La pharmacie? Il y a le Jean Coutu, de l'autre côté de la rue, lance l'agent de sécurité posté à l'entrée de l'hôpital. En une phrase, il illustre à quel point la profession de pharmacien en établissement est méconnue.

Pourtant, il existe bel et bien des pharmacies dans les hôpitaux. Le pharmacien est même aux premières loges des soins donnés aux patients.

 

«Souvent, les gens nous voient comme des distributeurs de pilules. Ils ne savent pas toujours qu'on existe. Ils ne savent pas qu'on peut les aider à améliorer leurs soins», raconte Francine Tétrault, pharmacienne aux soins intensifs du CHUM.

Le pharmacien est de plus en plus intégré aux équipes de soins, aux côtés des médecins et des infirmières. Par ses connaissances globales de la pharmacothérapie, il peut notamment prévenir des erreurs dans la prescription ou l'administration de médicaments.

«Le nombre de médicaments a augmenté. Chaque patient prend en moyenne une dizaine de médicaments. Il faut s'assurer que dans la liste d'épicerie, il n'y a pas de mauvaises interactions ou un mauvais dosage», explique le chef du département de pharmacie au CHUM, Denis Bois.

Lorsqu'il est question d'administrer des médicaments, aucune erreur n'est souhaitable. Mais certaines peuvent entraîner des conséquences pires que d'autres.

«Si on donne deux doses de vitamine C, les conséquences sont beaucoup moins graves que si on administre deux doses de morphine. Le patient peut alors cesser de respirer», illustre M. Bois.

Si la présence des pharmaciens est profitable sur les unités de soins, la pénurie oblige toutefois les hôpitaux à faire des choix difficiles.

Impossible de couper les services à la pharmacie centrale. C'est le centre névralgique, là où sont préparés les médicaments destinés aux patients.

Après la distribution, des secteurs comme l'oncologie, les urgences, les soins intensifs et la transplantation sont également cruciaux. Pas question de couper dans ces secteurs.

En oncologie, par exemple, le pharmacien rencontre tous les nouveaux patients. Il discute avec eux du traitement à suivre en vue de leur chimiothérapie. Il est le mieux placé pour connaître l'effet des médicaments complexes qui sont administrés pour lutter contre le cancer.

Le pharmacien discute régulièrement du cas d'un patient avec son collègue en pharmacie privée, souvent moins au fait des dernières connaissances en oncologie.

À l'hôpital, le pharmacien vérifie aussi les analyses des patients pour s'assurer que les médicaments ne causent pas d'interaction.
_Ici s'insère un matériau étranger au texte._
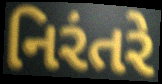
નિરંતરે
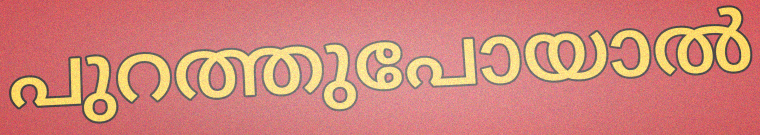
പുറത്തുപോയാൽ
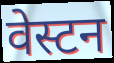
वेस्टन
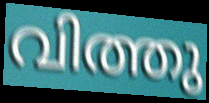
വിത്തു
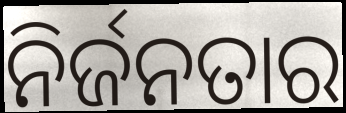
ନିର୍ଜନତାର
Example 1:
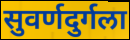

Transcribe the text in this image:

सुवर्णदुर्गला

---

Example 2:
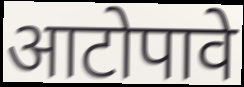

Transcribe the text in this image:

आटोपावे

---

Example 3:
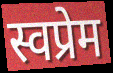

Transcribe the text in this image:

स्वप्रेम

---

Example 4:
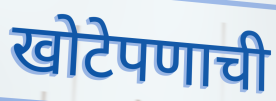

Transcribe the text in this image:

खोटेपणाची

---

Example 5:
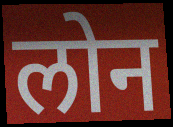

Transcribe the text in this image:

लोन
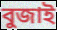
বুজাই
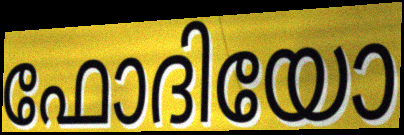
ഫോദിയോ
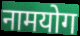
नामयोग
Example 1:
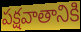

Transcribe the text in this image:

పక్షవాతానికి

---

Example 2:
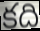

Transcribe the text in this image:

కది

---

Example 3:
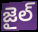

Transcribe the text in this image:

జైల్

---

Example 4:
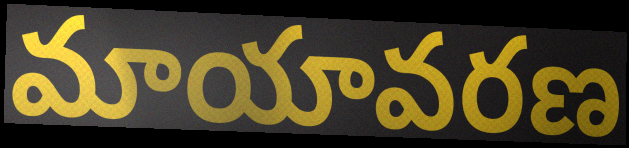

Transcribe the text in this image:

మాయావరణ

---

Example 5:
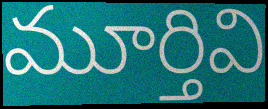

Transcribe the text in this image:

మూర్తివి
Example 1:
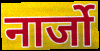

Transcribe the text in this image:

नार्जो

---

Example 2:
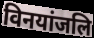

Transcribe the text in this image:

Au CHUM, une ordonnance collective permet aux pharmaciens de prescrire eux-mêmes des anti-nauséeux aux patients.

«Notre rôle est très important parce que si le patient a des effets secondaires notables ou qu'il cesse de prendre ses médicaments, le traitement ne fonctionne pas», explique Jean Morin, coordonnateur des soins pharmaceutiques en oncologie.

Le pharmacien joue aussi un rôle de premier plan aux urgences. Ici, le roulement est constant. Les patients sont nombreux, il y a régulièrement 70 patients couchés sur les civières.

Dans l'idéal, le pharmacien rencontrerait personnellement chacun des patients. Mais comme il doit passer une vingtaine de minutes auprès de chacun deux pour déterminer le profil pharmacologique, c'est impensable.

Il faut déterminer ce qui amène le patient aux urgences et établir son profil pharmacologique. Mais le problème est que le malade est souvent confus, parfois inconscient. Ici aussi, le pharmacien en établissement parle régulièrement avec ses collègues qui pratiquent au privé dans les grandes chaînes.

«C'est le pharmacien communautaire qui a l'information sur le dossier du patient. Quand le patient me dit: Je prends une petite pilule bleue, ce n'est pas suffisant», illustre Lyne Delorme, pharmacienne aux urgences.

Aux urgences, le travail pèse parfois lourd car le débit est rapide. Il faut déterminer des priorités, notamment réviser rapidement les prescriptions pour éviter les risques d'erreur.

Même s'il manque de personnel et que le travail est parfois plus lourd, c'est la passion qui anime ces professionnels. «J'ai le sentiment de participer aux décisions, d'être proactive, dit Mme Delorme. Je n'attends pas juste la prescription.»